Imitating the womb to calm colic isn’t the only ancient wisdom that has been ignored by our culture. Over the past fifty years, researchers have carefully proved the benefits of another prehistoric skill, breast-feeding, which was rescued from the brink.
Within days of your baby’s birth, your breast milk appears, as if by magic. It’s exactly what the doctor, and your baby, ordered. This sweet, nutritious, easy-to-digest food gives your newborn an almost constant flow of nourishment, just like she had inside the womb.
Early in the 1900s, after millions of years of being developed to perfection, mother’s milk was suddenly abandoned in many parts of the world. It was nudged aside by mass-produced artificial formula that was promoted as equally healthful and more hygienic than mother’s milk. Many women were convinced that scientists knew better than nature. They fed their babies formula, mistakenly believing that the product of a chemist was better than the old-fashioned product of their own breasts.
Mothers asked their doctors for medicine to dry up their breast milk and to recommend their favorite commercial formula. By the 1950s, breast-feeding became so rare in America that the women who tried it were considered radical or eccentric.
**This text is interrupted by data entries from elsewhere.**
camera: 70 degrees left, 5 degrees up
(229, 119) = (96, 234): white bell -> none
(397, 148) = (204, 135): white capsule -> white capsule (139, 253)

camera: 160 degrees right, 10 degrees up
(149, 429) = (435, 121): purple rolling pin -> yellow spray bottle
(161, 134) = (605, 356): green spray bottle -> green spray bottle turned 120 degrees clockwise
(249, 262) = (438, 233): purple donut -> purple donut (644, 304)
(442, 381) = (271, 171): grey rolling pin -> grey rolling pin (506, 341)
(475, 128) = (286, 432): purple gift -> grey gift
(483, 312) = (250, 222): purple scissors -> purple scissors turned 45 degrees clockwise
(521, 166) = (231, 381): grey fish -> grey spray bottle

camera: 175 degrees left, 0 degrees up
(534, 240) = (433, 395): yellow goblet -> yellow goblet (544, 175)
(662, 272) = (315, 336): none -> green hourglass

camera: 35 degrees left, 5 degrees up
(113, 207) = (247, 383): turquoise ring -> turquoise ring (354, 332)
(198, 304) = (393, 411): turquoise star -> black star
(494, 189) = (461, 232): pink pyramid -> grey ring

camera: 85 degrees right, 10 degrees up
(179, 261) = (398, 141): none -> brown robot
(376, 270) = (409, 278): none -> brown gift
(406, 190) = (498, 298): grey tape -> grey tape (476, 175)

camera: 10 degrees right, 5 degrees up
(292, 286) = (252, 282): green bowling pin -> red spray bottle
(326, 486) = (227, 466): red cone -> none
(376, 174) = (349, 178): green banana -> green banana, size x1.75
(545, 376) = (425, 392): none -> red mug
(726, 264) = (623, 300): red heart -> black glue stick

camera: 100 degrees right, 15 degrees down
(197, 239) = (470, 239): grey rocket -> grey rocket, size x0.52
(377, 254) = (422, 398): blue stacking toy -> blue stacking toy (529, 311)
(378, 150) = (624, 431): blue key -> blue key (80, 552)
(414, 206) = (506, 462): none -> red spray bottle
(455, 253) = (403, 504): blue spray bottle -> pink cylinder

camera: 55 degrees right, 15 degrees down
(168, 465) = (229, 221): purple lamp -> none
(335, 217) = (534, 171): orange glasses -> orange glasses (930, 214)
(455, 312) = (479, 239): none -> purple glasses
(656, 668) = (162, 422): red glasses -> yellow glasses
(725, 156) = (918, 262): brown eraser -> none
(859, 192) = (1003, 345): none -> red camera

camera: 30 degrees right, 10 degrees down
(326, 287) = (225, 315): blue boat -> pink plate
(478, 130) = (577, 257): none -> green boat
Moms who still wanted to breast-feed often failed because they had no personal experience and little professional guidance. As unbelievable as it sounds, within two generations our culture almost lost this basic human ability that had sustained our species for millions of years! Fortunately, many committed women (and men) were appalled by this lack of support. Through their great efforts, groups like La Leche League were launched and specialists were trained to help new mothers rediscover this wonderful skill.
In recent years, public interest in breast-feeding has dramatically rebounded, spurred by an avalanche of research revealing the shortcomings of formula and the benefits of breast milk. Scientific studies show that breast milk helps build babies’ brains, boosts their immunity, protects them against diabetes, and lowers a woman’s risk of breast and ovarian cancer. Today, breast milk is so universally accepted as the preferred food for babies that even formula companies recommend women use their product only if they can’t breast-feed.
I’m thankful we have excellent artificial formulas to feed babies who are unable to feed at their mother’s breast. However, all medical groups agree, if you can do it, “breast is best” for feeding your baby.